In Schlauchbooten fahren die Polizisten die Ufer ab, mit ihren Paddeln stochern sie im Gebüsch. Fieberhaft fahnden die Beamten nach dem kleinen Jungen, doch Schneeregen macht die Suche schwierig. Bislang haben sie das Kind nicht gefunden. Angesichts dieser Bedingungen ist es kaum vorstellbar, dass es noch lebt.

Die Polizei vermutet, dass ein einjähriger Junge sterben musste – von der eigenen Mutter in die Werra bei Bad Salzungen in Südthüringen geworfen. Die Ermittler nahmen die 35-Jährige wegen des „Verdachts auf ein Tötungsdelikt“ fest. Eine Polizeisprecherin sagte am Dienstag, der Verdacht habe sich aus den bisherigen Ermittlungen ergeben. Eine Bekannte hatte am Montag für die „völlig verstörte“ Mutter des Jungen einen Notarzt gerufen und die Polizei informiert, hieß es. Ermittler sagten, die Frau sei „psychisch hoch belastet“. Sie befindet sich in medizinischer Betreuung.

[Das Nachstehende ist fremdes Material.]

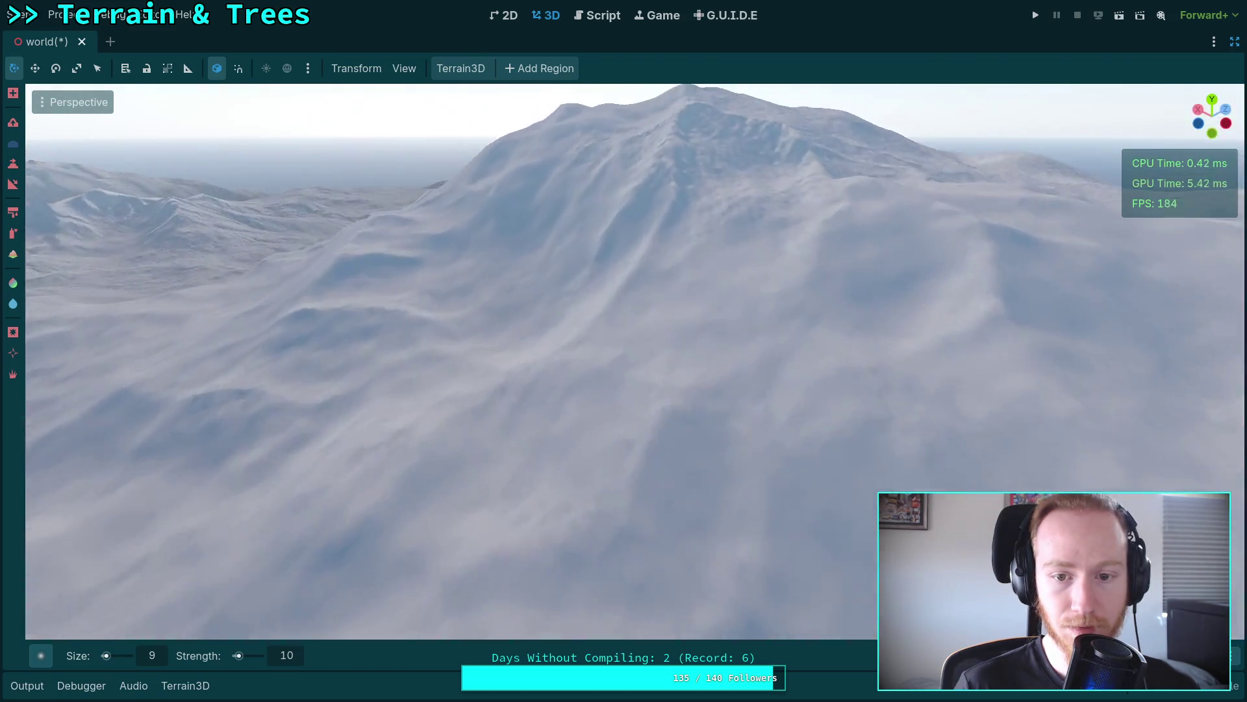
{"action": "key", "text": "w"}
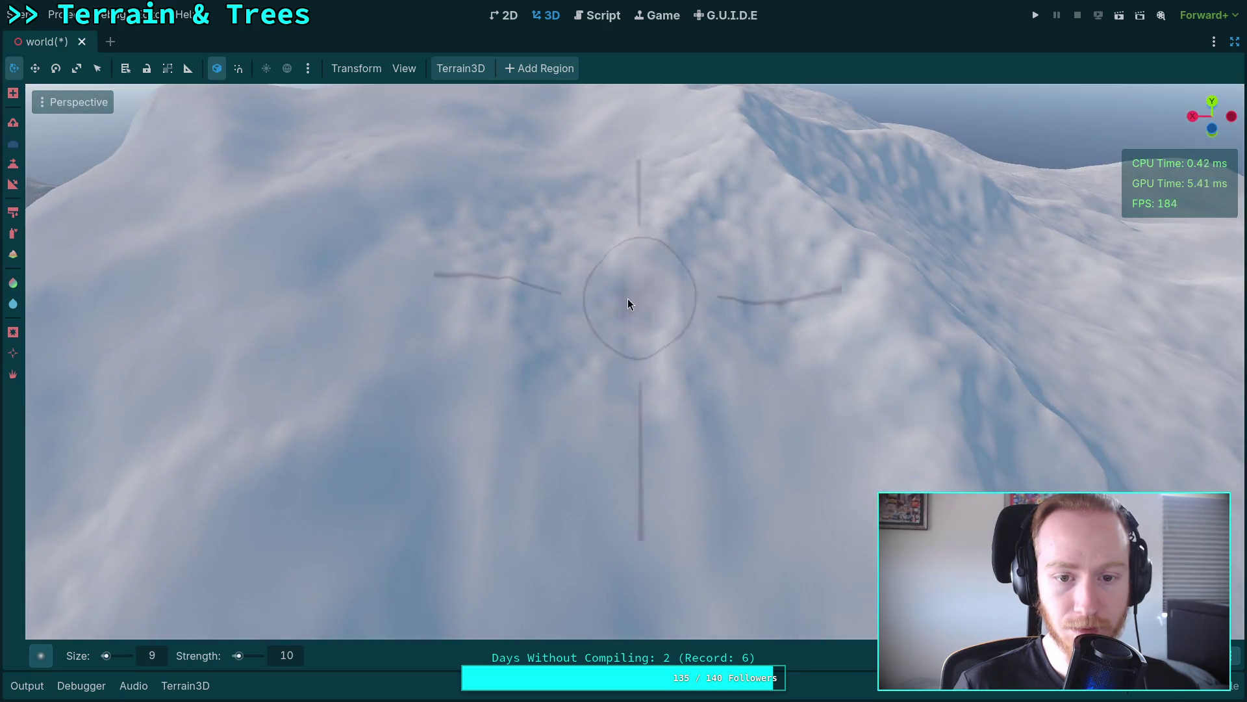
{"action": "scroll", "coordinate": [585, 292], "scroll_direction": "up", "scroll_amount": 2}
{"action": "key", "text": "w"}
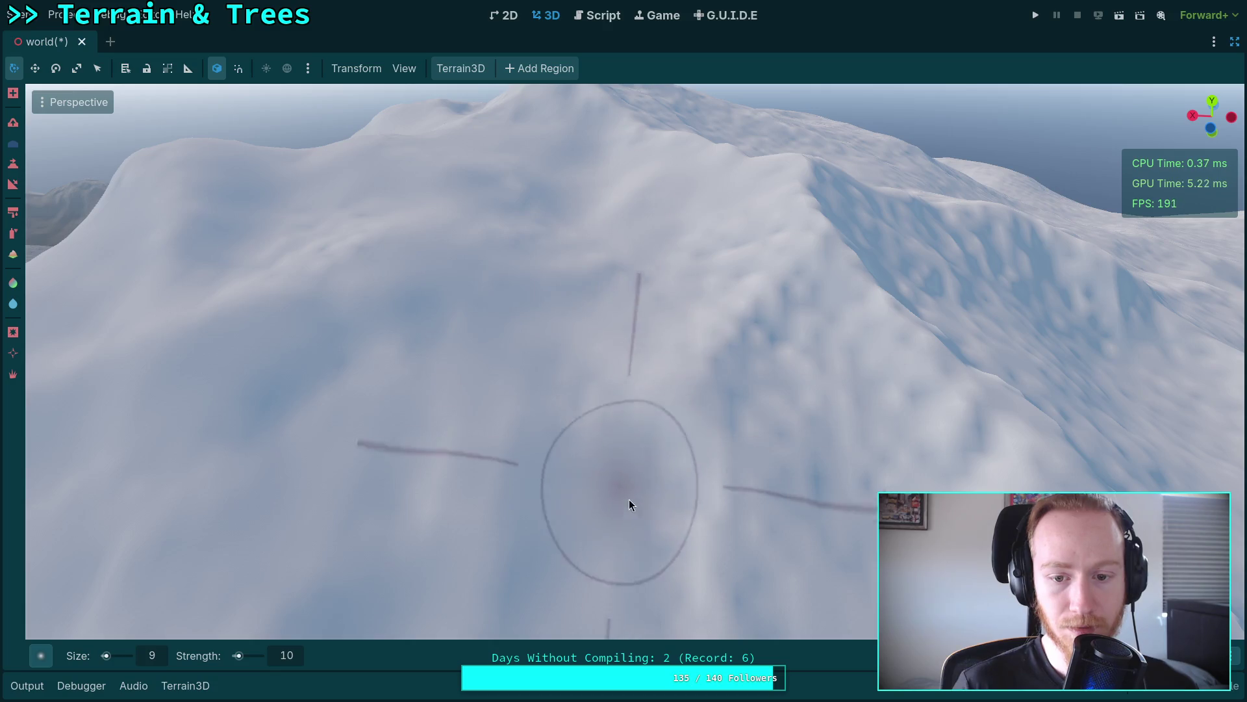
{"action": "right_click", "coordinate": [852, 496]}
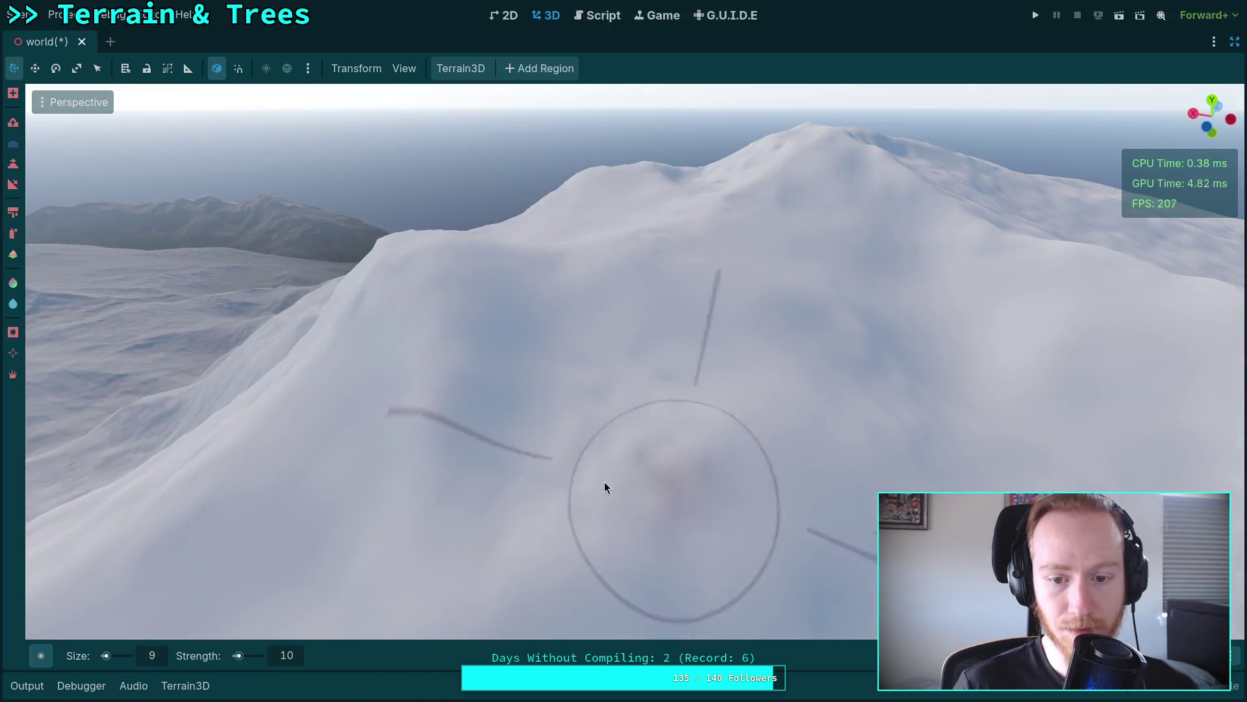
{"action": "right_click", "coordinate": [636, 371]}
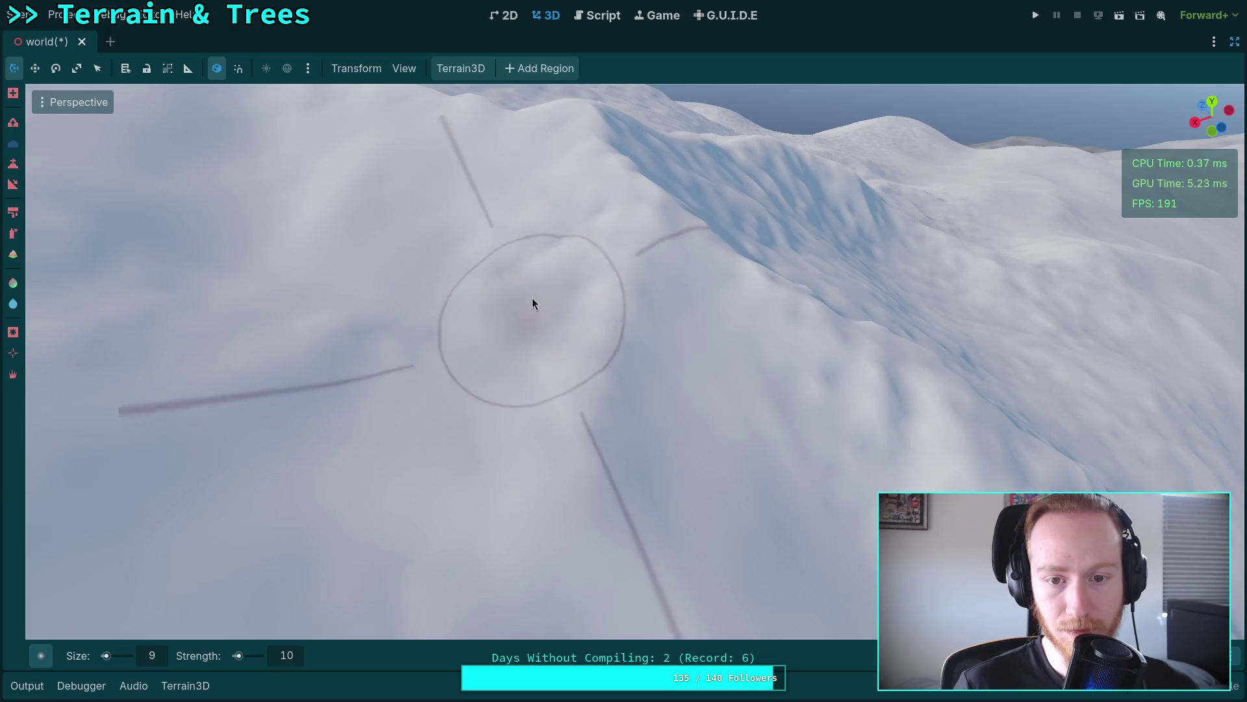
{"action": "right_click", "coordinate": [649, 410]}
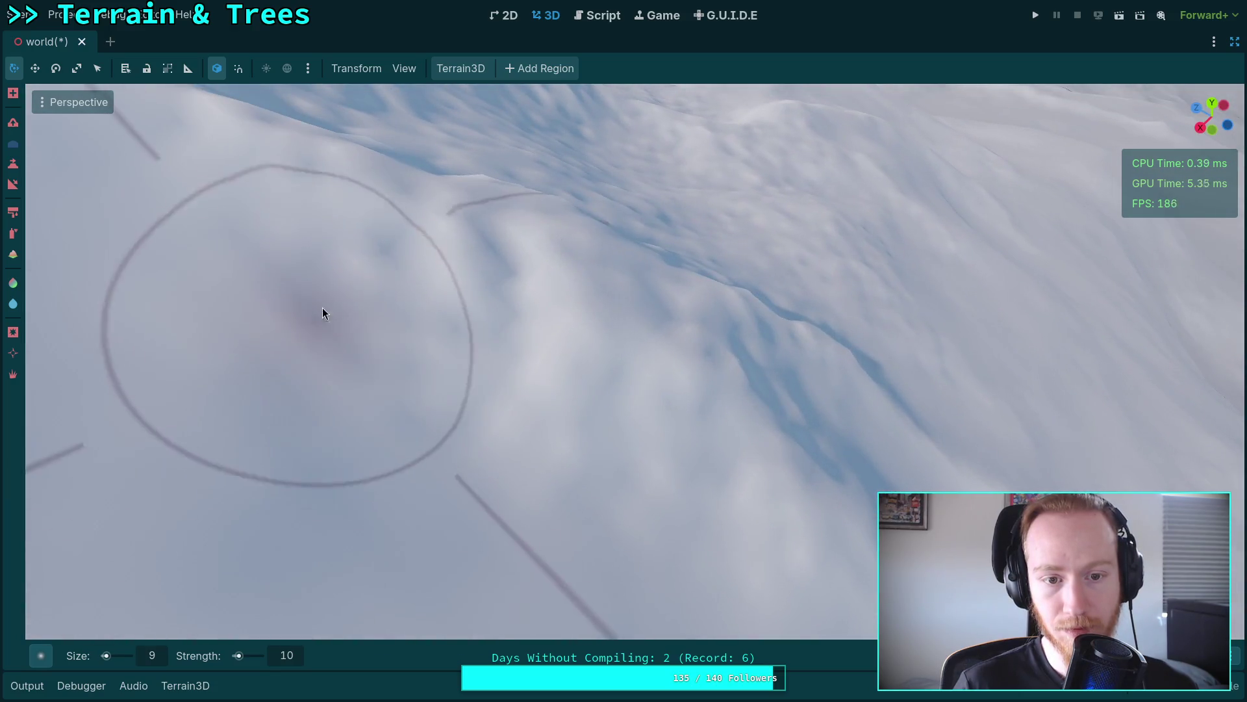
{"action": "right_click", "coordinate": [578, 377]}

Von ihrem Sohn fehlt jede Spur. Die idyllische Kurstadt Bad Salzungen mit ihren 16.000 Einwohnern, ihren Rehakliniken, Parks und einem See im Ortszentrum erlebt einen der größten Polizeieinsätze ihrer Geschichte. Die Suche konzentriert sich auf den Fluss Werra. „Das Gebiet wird weiträumig abgesucht“, sagte die Polizeisprecherin. Die Stelle, an der die Mutter den Einjährigen ins Wasser geworfen haben soll, sei bekannt. Angesichts des nasskalten Wetters schwinden die Chancen jedoch, den Jungen lebend zu finden, so die Sprecherin.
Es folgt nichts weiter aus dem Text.